Any good exercise routine already incporporates cardio, David says, but when you’re trying to shed a few pounds, you always want to increase the amount of cardio you regularly do.
“You want to bump up your cardio,” he says. “If you normally do 30 minutes, add on 15 minutes.”
5. Make sure you get enough sleep.
This is the time of year when schedules become packed and sleep is at an all-time minimum. That’s counter-productive for weight loss, David says.
“Lack of sleep can increase cortisol which can cause weight gain and belly bloat,” he says. The recommended amount of sleep for adults, from the National Sleep Foundation, is anywhere between 7 and 9 hours a night.

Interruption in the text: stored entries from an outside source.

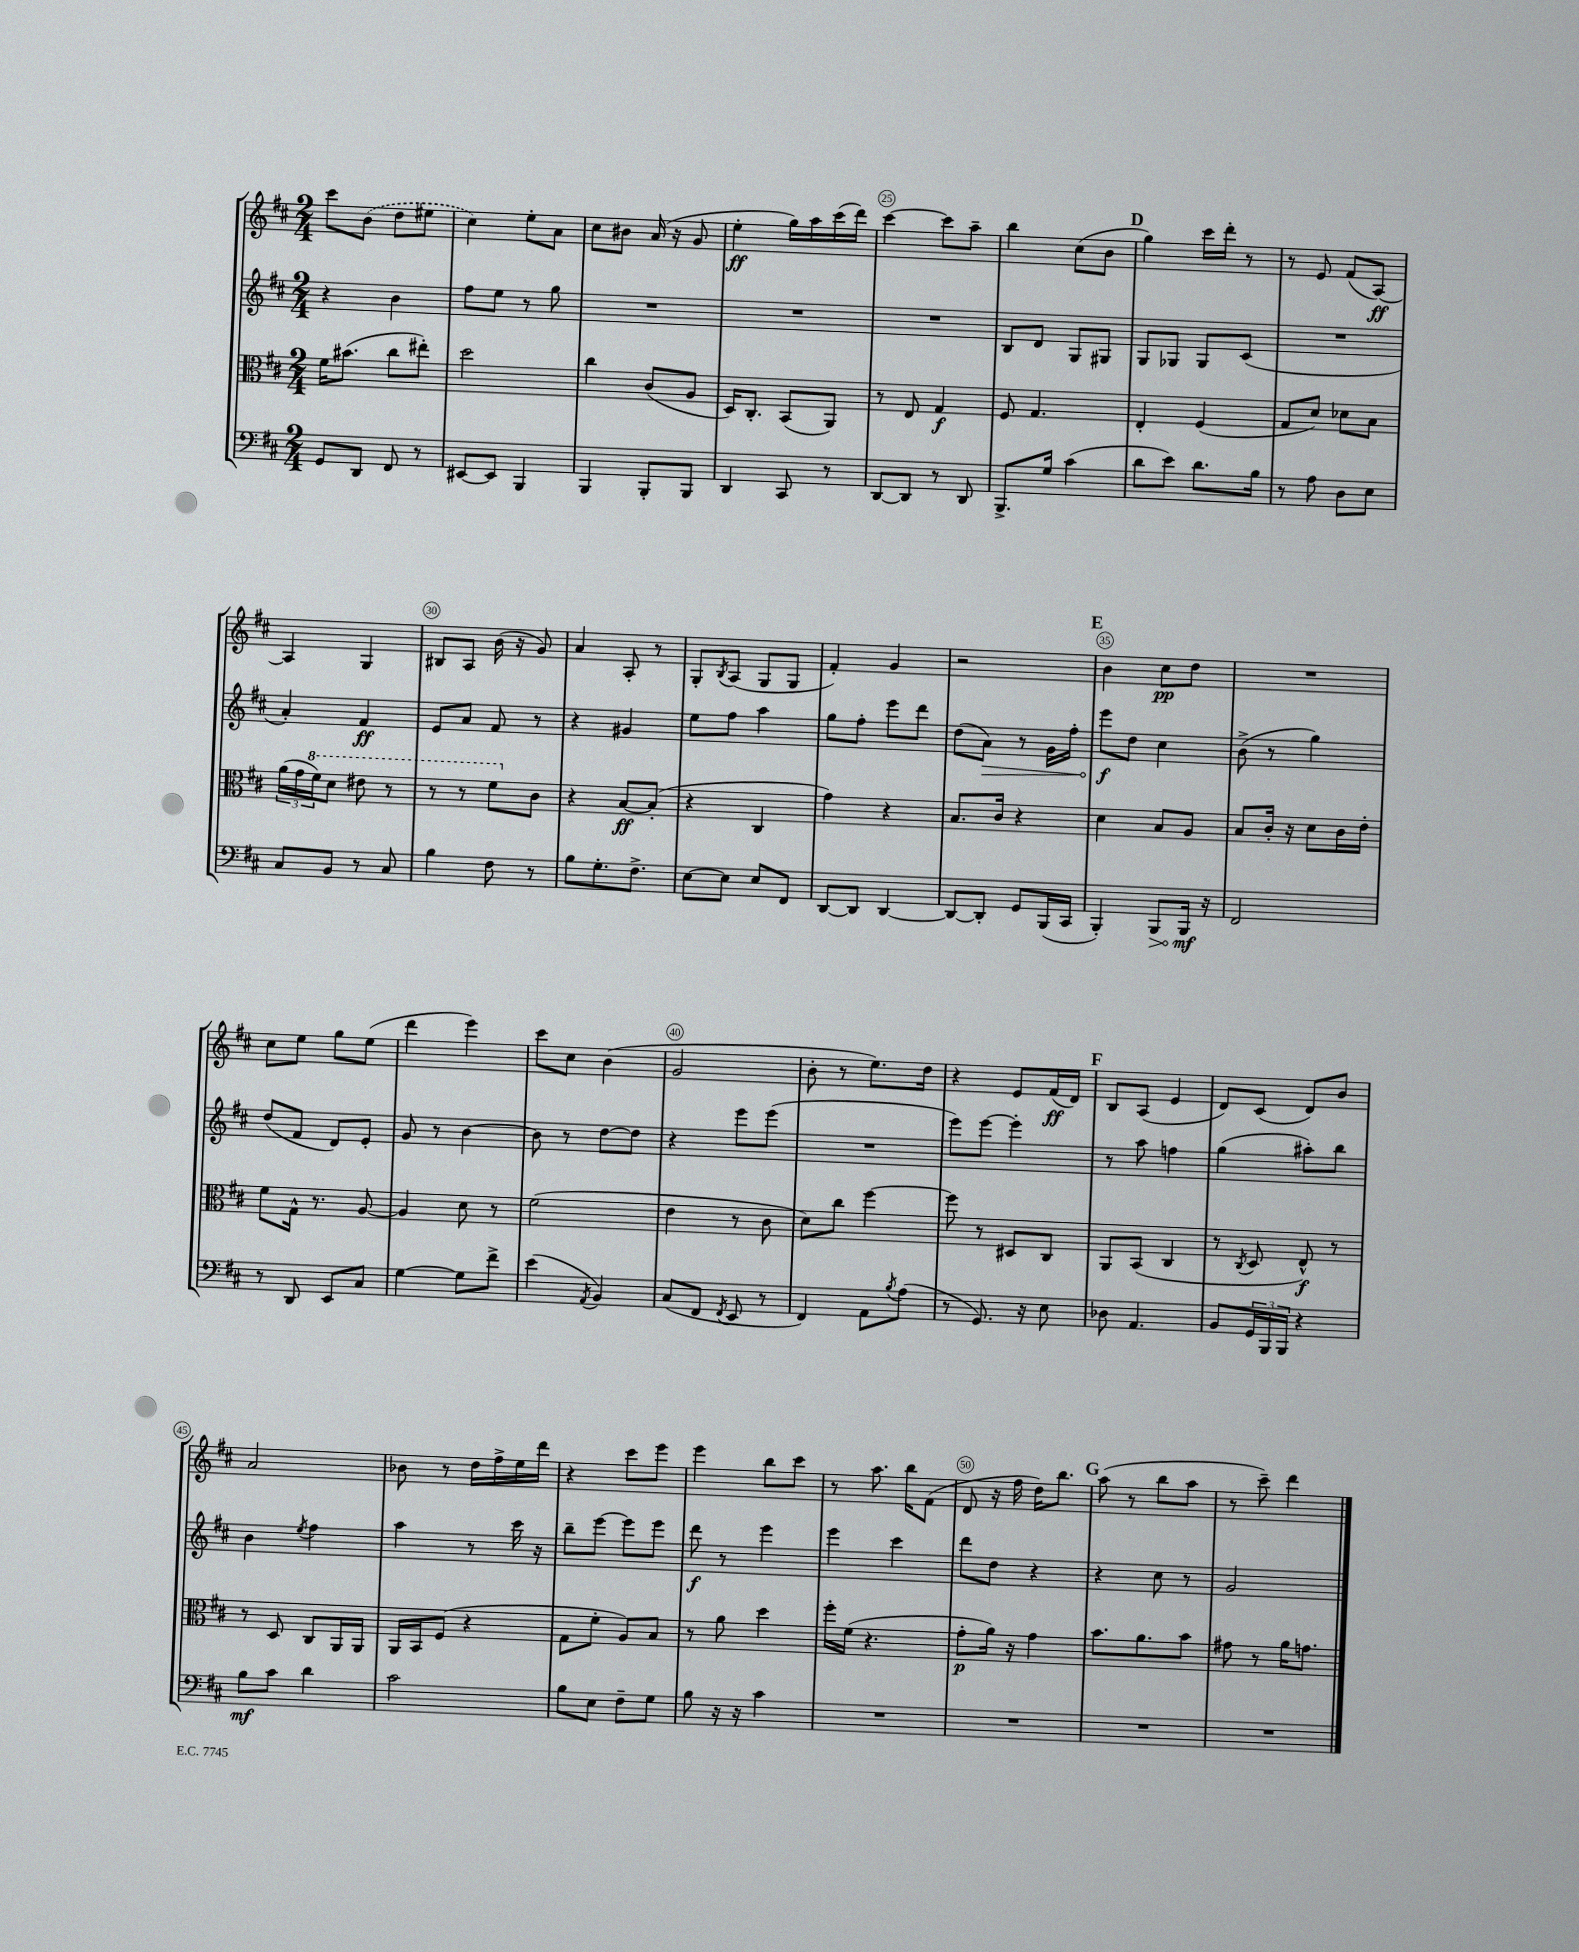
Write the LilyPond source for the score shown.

<<
\new StaffGroup <<
\new Staff = "s0" {
    \clef treble \key d \major \numericTimeSignature \time 2/4
    cis'''8 \once \slurDashed b'8( d''8 eis''8 |
    cis''4) e''8-. a'8 |
    cis''8 bis'8 a'16( r16 g'8 |
    e''4-.\ff g''16) a''16 cis'''16( d'''16) |
    cis'''4~ cis'''8 a''8-- |
    b''4 cis''8( b'8 |
    \mark \markup { \bold "D" } g''4) cis'''16 d'''16-. r8 |
    r8 e'8 fis'8( a8~\ff) |
    a4 g4 |
    bis8 a8 b'16( r16 g'8) |
    a'4 a8-. r8 |
    g8-. \acciaccatura { b8 } a8( g8 g8 |
    fis'4-.) g'4 |
    r2 |
    \mark \markup { \bold "E" } b'4 cis''8\pp d''8 |
    R2 |
    cis''8 e''8 g''8 e''8( |
    d'''4 e'''4) |
    cis'''8 cis''8 b'4( |
    g'2 |
    b'8-. r8 e''8.) d''16 |
    r4 e'8 fis'16\ff( d'16) |
    \mark \markup { \bold "F" } b8 a8( e'4 |
    d'8) cis'8( d'8) b'8 |
    a'2 |
    bes'8 r8 d''16 fis''16-> e''16 d'''16 |
    r4 cis'''8 e'''8 |
    e'''4 b''8 cis'''8 |
    r8 a''8. b''16 fis'8( |
    d'8 r16 fis''16 d''16) b''8. |
    \mark \markup { \bold "G" } a''8( r8 b''8 a''8 |
    r8 cis'''8--) d'''4 \bar "|." |
}
\new Staff = "s1" {
    \clef treble \key d \major \numericTimeSignature \time 2/4
    r4 b'4 |
    fis''8 e''8 r8 g''8 |
    R2 |
    R2 |
    R2 |
    b8 d'8 g8 gis8 |
    \mark \markup { \bold "D" } g8 ges8 ges8 cis'8( |
    R2 |
    a'4-.) fis'4\ff |
    e'8 a'8 fis'8 r8 |
    r4 gis'4 |
    e''8 fis''8 a''4 |
    g''8 fis''8-. e'''8 d'''8 |
    d''8( \once \override Hairpin.circled-tip = ##t a'8\>) r8 g'16 fis''16-. |
    \mark \markup { \bold "E" } e'''8\f\! d''8 cis''4 |
    b'8->( r8 g''4) |
    d''8( fis'8 d'8) e'8-. |
    g'8 r8 b'4~ |
    b'8 r8 d''8~ d''8 |
    r4 e'''8 e'''8( |
    R2 |
    e'''8) e'''8~ e'''4-. |
    \mark \markup { \bold "F" } r8 a''8 f''4 |
    g''4( ais''8-.) b''8 |
    b'4 \acciaccatura { e''8 } fis''4 |
    a''4 r8 cis'''16 r16 |
    b''8-- e'''8~ e'''8 e'''8 |
    d'''8\f r8 e'''4 |
    e'''4 cis'''4 |
    d'''8 d''8 r4 |
    \mark \markup { \bold "G" } r4 cis''8 r8 |
    g'2 \bar "|." |
}
\new Staff = "s2" {
    \clef alto \key d \major \numericTimeSignature \time 2/4
    fis'16 bis'8.( cis''8 eis''8-.) |
    d''2 |
    cis''4 cis'8( a8 |
    d16) cis8.-. b,8( a,8) |
    r8 e8 g4\f |
    fis8 g4. |
    \mark \markup { \bold "D" } e4-. fis4( |
    g8 d'8) des'8 b8 |
    \tuplet 3/2 { a'16( g'16 \ottava #1 fis''16) } d''8 eis''8 r8 |
    r8 r8 fis''8 \ottava #0 cis'8 |
    r4 b8~\ff b8-.( |
    r4 cis4 |
    g'4) r4 |
    b8. cis'16 r4 |
    \mark \markup { \bold "E" } d'4 b8 a8 |
    b8 cis'16-. r16 d'8 cis'16 e'16-. |
    fis'8 g16-^ r8. a8~ |
    a4 d'8 r8 |
    fis'2( |
    e'4 r8 cis'8 |
    d'8) cis''8 fis''4~ |
    fis''8 r8 dis8 cis8 |
    \mark \markup { \bold "F" } a,8 b,8( cis4 |
    r8 \acciaccatura { cis8 } d8 e8-^\f) r8 |
    r8 d8 cis8 a,16 a,16 |
    a,16 b,16 fis8( r4 |
    g8 fis'8-. a8) b8 |
    r8 a'8 d''4 |
    fis''16-. fis'16( r4. |
    g'8-.\p a'16) r16 g'4 |
    \mark \markup { \bold "G" } b'8. a'8. b'8 |
    gis'8 r8 a'16 g'8. \bar "|." |
}
\new Staff = "s3" {
    \clef bass \key d \major \numericTimeSignature \time 2/4
    g,8 d,8 fis,8 r8 |
    eis,8~ eis,8 b,,4 |
    b,,4 b,,8-. b,,8 |
    d,4 cis,8 r8 |
    d,8~ d,8 r8 d,8 |
    b,,8.-> g16 cis'4( |
    \mark \markup { \bold "D" } d'8 e'8) d'8. b16 |
    r8 a8 d8 e8 |
    cis8 b,8 r8 cis8 |
    b4 fis8 r8 |
    b8 g8.-. fis8.-> |
    e8~ e8 e8 fis,8 |
    d,8~ d,8 d,4~ |
    d,8~ d,8-. g,8 b,,16( cis,16 |
    \mark \markup { \bold "E" } b,,4-.) \once \override Hairpin.circled-tip = ##t b,,8\> b,,16\mf\! r16 |
    fis,2 |
    r8 d,8 e,8 cis8 |
    g4~ g8 fis'8-> |
    e'4( \acciaccatura { a,8 } b,4) |
    cis8( fis,8 \acciaccatura { fis,8 } e,8 r8 |
    fis,4) a,8 \acciaccatura { b8 } a8( |
    r8 g,8.) r16 e8 |
    \mark \markup { \bold "F" } des8 a,4. |
    b,8 \tuplet 3/2 { g,16 b,,16 b,,16 } r4 |
    b8\mf cis'8 d'4 |
    cis'2 |
    b8 e8 fis8-- g8 |
    b8 r16 r16 cis'4 |
    R2 |
    R2 |
    \mark \markup { \bold "G" } R2 |
    R2 \bar "|." |
}
>>
>>
\layout { \context { \Score currentBarNumber = #21 \override BarNumber.break-visibility = ##(#f #t #t) barNumberVisibility = #(every-nth-bar-number-visible 5) \override BarNumber.stencil = #(make-stencil-circler 0.1 0.3 ly:text-interface::print) } }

6. Limit your use of public transit and cars.
Take advantage of the nicer weather, Davis urges, and start getting out there and walking around.
“It’s sunny out, so it’s easier! Go outside and take a power walk at lunch. Do a mini boot camp in the park. Get on your bike and bike to work, scooter or skateboard or whatever. Try to avoid mass transit if you can,” David says. “Those add up. Get a FitBit. Just move your body!”

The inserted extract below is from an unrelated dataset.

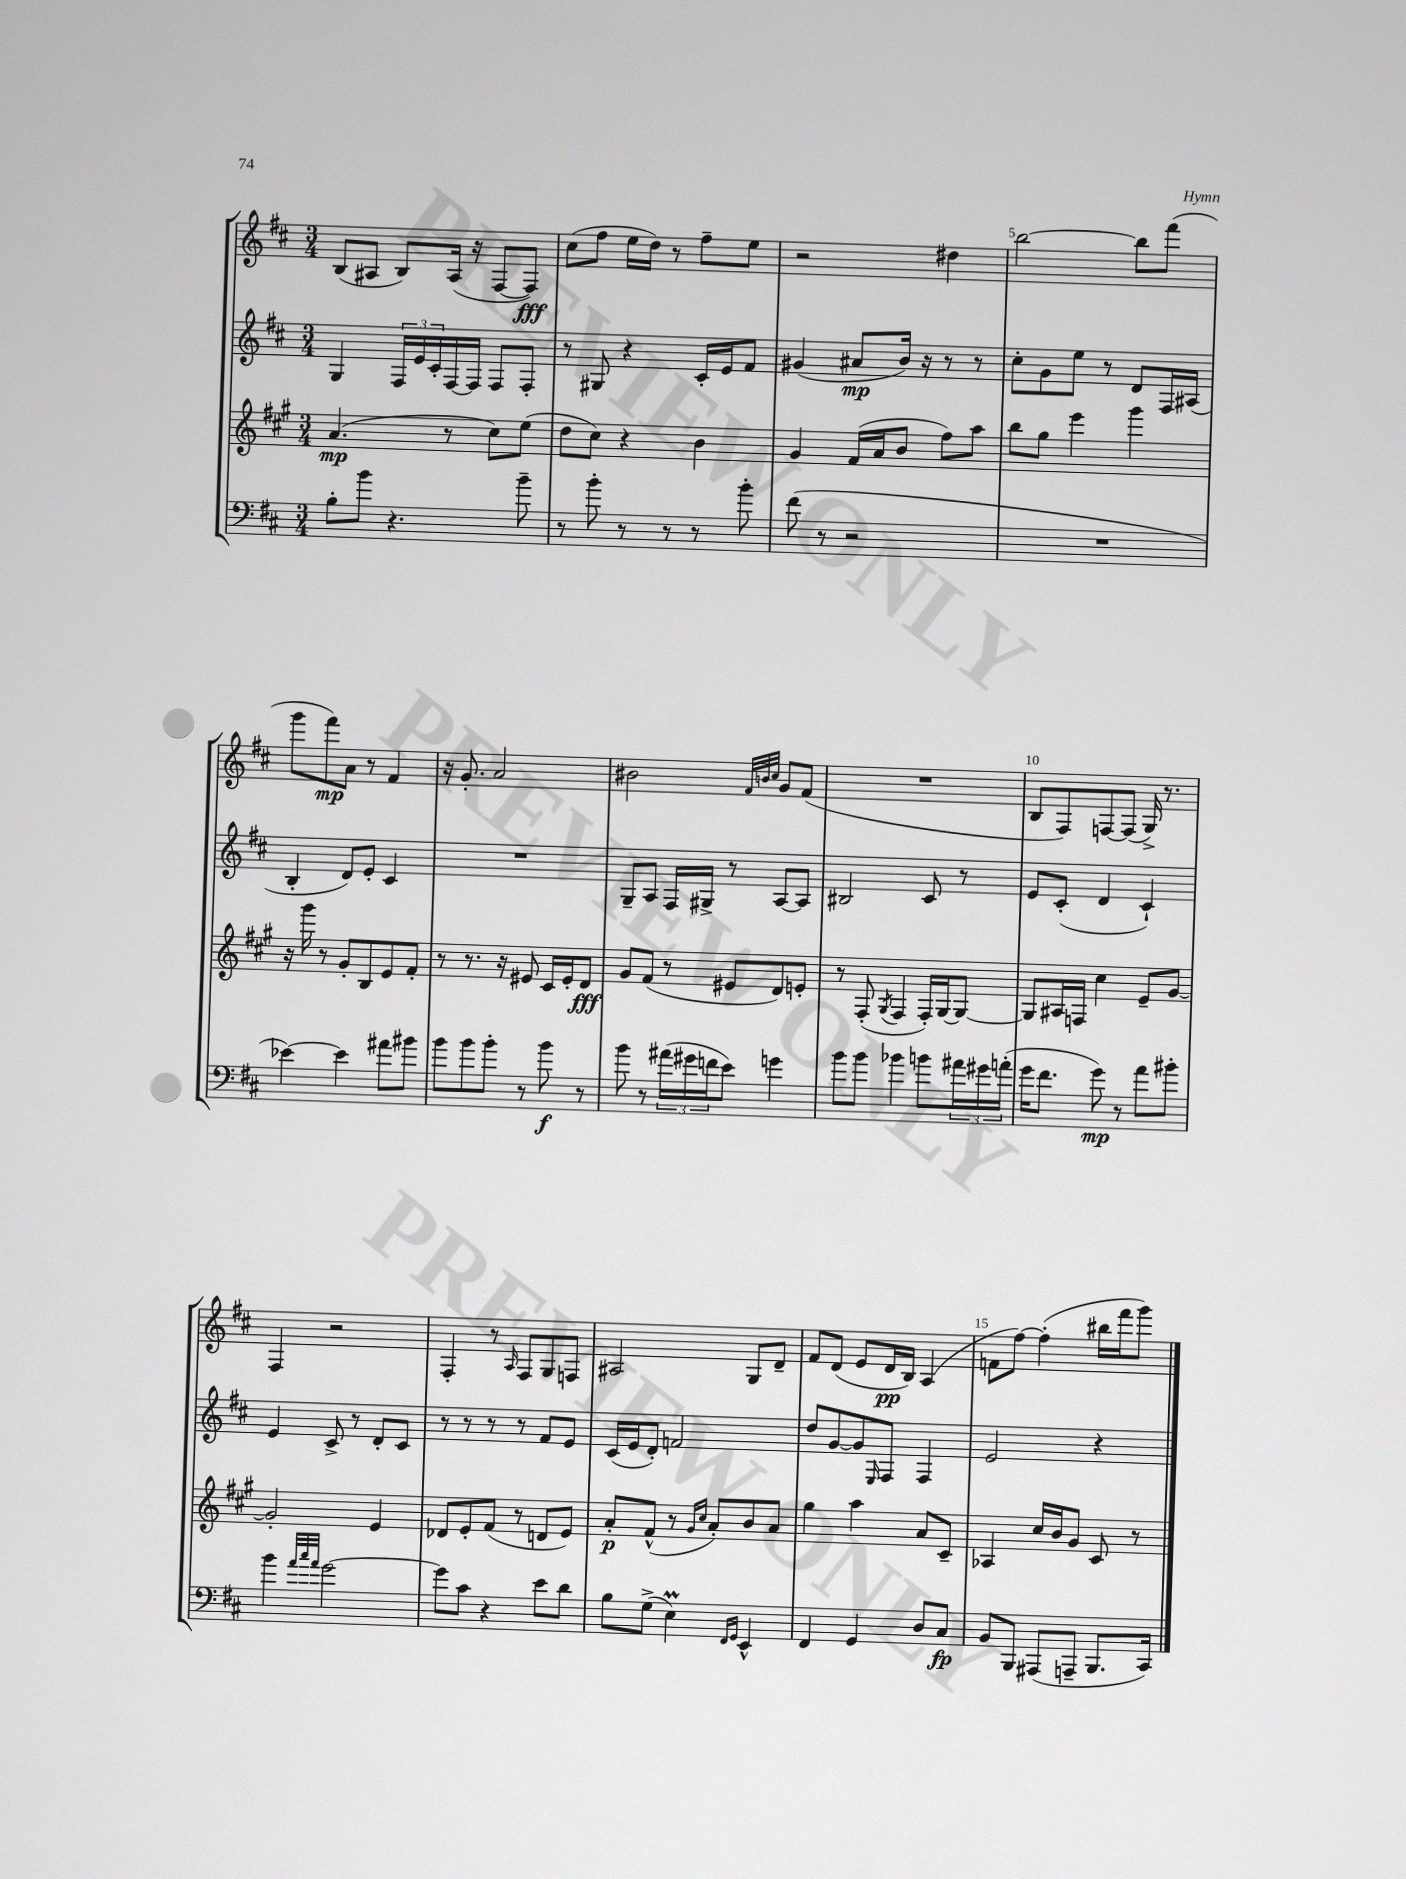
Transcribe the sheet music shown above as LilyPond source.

You need at least 1-2 large bottles of water a day, David says. Supplement your water intake with healthy liquids like green tea and green juice.
8. Slow down!
Most important, David says, is really just slowing down to make a connection between your brain and your belly.
“The moment you start moving your body you connect your belly and your brain,” David says. “You’re more likely to make smart choices after that. Whther it’s exercise or nutrition, many people disconnect their brain and their belly; they’re just going through the motions of eating or working out.
“For example, when you eat, actually chew your food. Enjoy the process of chewing. Don’t be mindless. You start digesting and breaking down the bread as soon as it’s in your mouth. Love it, appreciate it, enjoy it. Whatever you’re eating, really enjoy it. Slow down.”